Friday, September 19, 2008

REVIEW: All About Lily Chou-Chou - Shunji Iwai (2001)


Reviewed by Marc Saint-Cyr

Made in 2001, All About Lily Chou-Chou is a penetrating, unflinching look at the life and culture of youth; more specifically, the youth of contemporary Japan . This is a world not too dissimilar from that of North American high schoolers, as both are heavily comprised of petty alliances, humiliations and intimidation. However, the heightened pressures of responsibility and duty, obsession with media and pop culture and viciousness against the film’s young victims are effective indicators of just how different Japanese youth culture is from everywhere else. The film’s central characters are painfully quiet in the face of confrontation, paralyzed by insecurity and fear until, without warning, they release themselves in shocking, sudden acts of violence. Not unlike films such as Taxi Driver and The Brave One, All About Lily Chou-Chou is, in fact, all about victimization and the lightning-strike flashes of violence that inevitably follow, but, disturbingly, its protagonists are only children who are still trapped in the treacherous realm of teenage adolescence.

Yet there is another realm that offers a sort of fellowship and escape for these troubled youths: that of music, the fictional pop star Lily Chou-Chou and the “Ether” that she is said to channel and embody. The cultural and personal significance of Lily is made clear in several passages in which lines of text from chat room conversations about her fill the screen, written by (presumably) young fans from across Japan and (possibly) the world. They idealize Lily as a signifier of musical perfection, existing in the same vein as Erik Satie and Claude Debussy (whose music is heard throughout the film alongside the haunting, otherworldly songs of Lily herself, which are performed in actuality by Japanese singer Salyu), but unattached to any influences or predecessors. Lily is, to these fans and the film’s main characters, a way to transcend the boundaries of pain and reality that enclose them. Yûichi, the main protagonist, so fully devotes himself to Lily and her music that he at one point says, “For me, only Lily is real.” Through this intimate look at fandom (Lily herself only ever appears in a brief excerpt from one of her music videos shown on a giant screen and through her music, existing as a sort of elusive, unattainable entity for her fans to worship from afar), the film dwells on the question of whether music has the power to save people’s lives.

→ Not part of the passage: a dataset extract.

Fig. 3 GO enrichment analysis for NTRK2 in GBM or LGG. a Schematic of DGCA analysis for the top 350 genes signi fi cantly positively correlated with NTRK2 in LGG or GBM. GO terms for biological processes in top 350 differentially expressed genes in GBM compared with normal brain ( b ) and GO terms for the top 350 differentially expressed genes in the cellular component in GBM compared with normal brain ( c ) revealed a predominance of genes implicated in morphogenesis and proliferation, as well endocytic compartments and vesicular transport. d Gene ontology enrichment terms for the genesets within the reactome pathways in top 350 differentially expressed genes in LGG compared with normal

The unique, dreamlike way in which the film unfolds is owed to (and, in turn, offers much hope for) the aesthetics of digital cinema. Shot entirely on a digital format, All About Lily Chou-Chou employs hand-held camera work and odd, creative angles, producing the three “I” elements that seem ideally suited for digital cinema: immediacy, intimacy and intensity. Hazy, sun-washed compositions of blue and green and murky, disorienting night sequences brilliantly reflect the detached, muddled mind states of the teenagers as they seemingly sleepwalk through their torturous existences. A portion of the film in which Yûichi and some friends take a trip to Okinawa is shot entirely with a digital camcorder as if by one of the boys, an extremely effective device that gives the viewer a better sense of these young characters both before and behind the camera and renders their experiences regarding exploration, sexuality and death all the more poignant and real. In a way, this brief escape from their town and school serves as a microcosm of all the things that plague their everyday lives through the rest of the film.

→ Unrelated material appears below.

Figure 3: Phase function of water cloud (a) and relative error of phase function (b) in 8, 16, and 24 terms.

All About Lily Chou-Chou is admirable for the way it takes familiar material (the teenage experience) and depicts it in an utterly original way. Along with the recent Canadian film The Tracey Fragments, it stands as a major triumph of both digital cinema and the ongoing, rigorous investigation of young people in film. The pains of being a teenage misfit has never quite been as beautifully or poetically realized as it is here.